Walk or drive around the busy thoroughfares of any major European city and chances are you will come across buildings undergoing extensive renovation. But surprisingly, there is little evidence of the construction litter and debris that usually accompanies such projects and is unsafe for motorists and pedestrians. The reason? Strict construction laws and a code of discipline and work ethics are deeply ingrained in their culture.

Now flash across several thousand miles to the city of Jeddah following a mildly windy day or a moderate dust storm. The city often resembles a war zone. Strewn over the roads and sidewalks will be litter and tons of it. Particleboards, plywood, wood beams, empty cement sacks, paint cans, trash bags with their contents spilled out, and much more. It is not surprising that construction litter often makes up the bulk of the trash spread all over our streets.

Why is it that building contractors do not feel compelled to retain their litter in appropriate containers so that the wind cannot blow them all over the place? Even with large litter containers often seen at large construction sites, the debris seems to settle everywhere except in the container itself. Where are our Municipality inspectors who are being paid to enforce such laws? Or are these laws simply penned on paper for everyone to ignore?

Municipal inspectors should go out into every neighborhood handing out litter violations. With construction sites in practically every neighborhood, the coffers of the Municipality could become very handsome in a short time.

Instead, these inspectors waste business owners’ time and money by squabbling over the size, wording or color of their storefront signs, rather than doing a better job at enforcing municipal laws that affect all of us.

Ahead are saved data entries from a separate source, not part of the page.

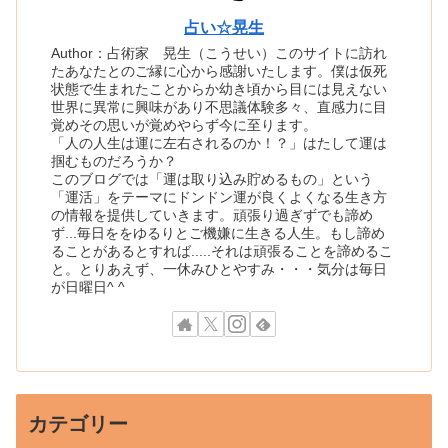
占い☆晃生
Author：占術家 晃生（こうせい）このサイトに訪れ
たあなたとのご縁に心から感謝いたします。僕は仮死
状態で生まれたことからか幼き頃から目には見えない
世界に異常に興味があり不思議体験多々、直感力に目
覚めその思いが覚めやらず今に至ります。
「人の人生は運に左右されるのか！？」はたして運は
掴むものだろうか？
このブログでは「運は取り込み貯めるもの」という
「運活」をテーマにドンドン運が良くよくなる生き方
の情報を提供していきます。頑張り過ぎずでも諦め
ず...毎日ををゆるりとご機嫌に生きる人生。もし諦め
ることがあるとすれば.....それは頑張ることを諦めるこ
と。とりあえず、一休みひとやすみ・・・気分は毎日
が日曜日^ ^
カテゴリー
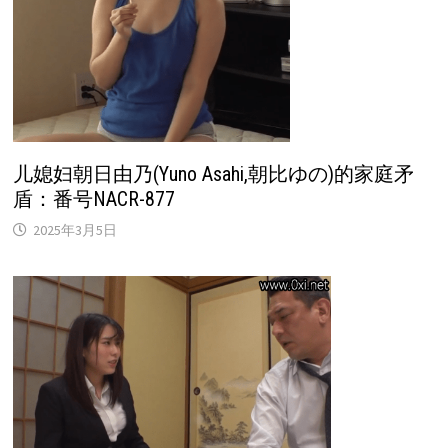
儿媳妇朝日由乃(Yuno Asahi,朝比ゆの)的家庭矛
盾：番号NACR-877
2025年3月5日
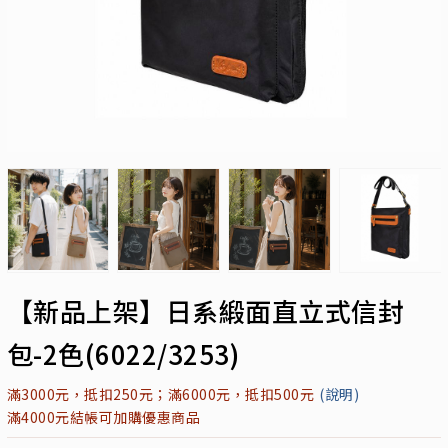
【新品上架】日系緞面直立式信封
包-2色(6022/3253)
滿3000元，抵扣250元；滿6000元，抵扣500元
(說明)
滿4000元結帳可加購優惠商品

This litter that is often left unattended for days on end soon turns into filth, and a breeding ground for rats, as we saw on much of the Corniche in the past. And rats bring disease.

Empty or undeveloped lots are easy targets for building contractors. Rather than take the time and effort to dump their waste in specified areas, most contractors simply shovel it onto the nearest empty lot. This way it does not eat into their profit margins, but it leaves the rest of us fuming.

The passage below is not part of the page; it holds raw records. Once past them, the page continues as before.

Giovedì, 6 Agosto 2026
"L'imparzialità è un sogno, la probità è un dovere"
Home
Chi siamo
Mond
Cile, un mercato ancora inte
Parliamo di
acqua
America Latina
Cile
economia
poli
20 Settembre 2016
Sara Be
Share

However, that does not absolve us from dealing with this mess. We as inhabitants of the city often are collaborators in making it dirty. We do not bag our trash and place it in appropriate containers. We fling litter out of vehicle windows, or empty soda cans onto sidewalks. As for paper and plastics, you can be sure we throw it out. And just about anywhere we find convenient.

In our homes, we must teach our children the importance of keeping our neighborhoods and cities clean. And we must lead them by example. A father who carelessly dumps trash out of his car window while driving and without giving it a further thought is often observed by his offspring, who in turn one day will do the same.

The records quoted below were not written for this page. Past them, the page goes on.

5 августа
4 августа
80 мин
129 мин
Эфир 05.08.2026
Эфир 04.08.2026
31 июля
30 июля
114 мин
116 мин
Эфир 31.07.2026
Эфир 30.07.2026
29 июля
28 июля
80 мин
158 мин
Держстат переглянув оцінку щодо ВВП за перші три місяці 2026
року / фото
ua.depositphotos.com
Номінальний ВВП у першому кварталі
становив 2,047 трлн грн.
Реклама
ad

While education begins at home, our schools could contribute by forming teams of school children armed with litterbags who go out to collect trash. Let these kids learn at an early age the consequence of such careless, lazy and thoughtless actions. We should use teams of volunteers to clean up our beaches and shores every so often, and include school children in the process. It should not be left to their nannies or the domestic help to do what these kids should be taught to do at an early age.

Business owners and managers must enforce hygiene beyond their front doors. How often do we see filthy sidewalks and pathways in front of their shops? Their employees must be instructed not to dispose of their trash or wastewater two or three feet beyond their doors. I realize we have workers from all parts of the world, each with their own standard of hygiene. However, as dwellers of this city, we must collectively establish one standard to fit all. And that does not mean acceptance of any litter on our streets and roads.

Cleanliness is a critical component of our religion, but I wonder why we are so lax when it comes to adhering to such matters of faith. Creating nuisance for our neighbors with our trash is an aspect that our faith warns us against. And yet again, we hardly give it much thought when we dump our rejects in front of someone else’s abode.

No government in the world can police this kind of selfish violation if we as individuals are not willing to participate in making our immediate environment cleaner. After all, cleanliness is an important element of our faith. Should we not abide by it?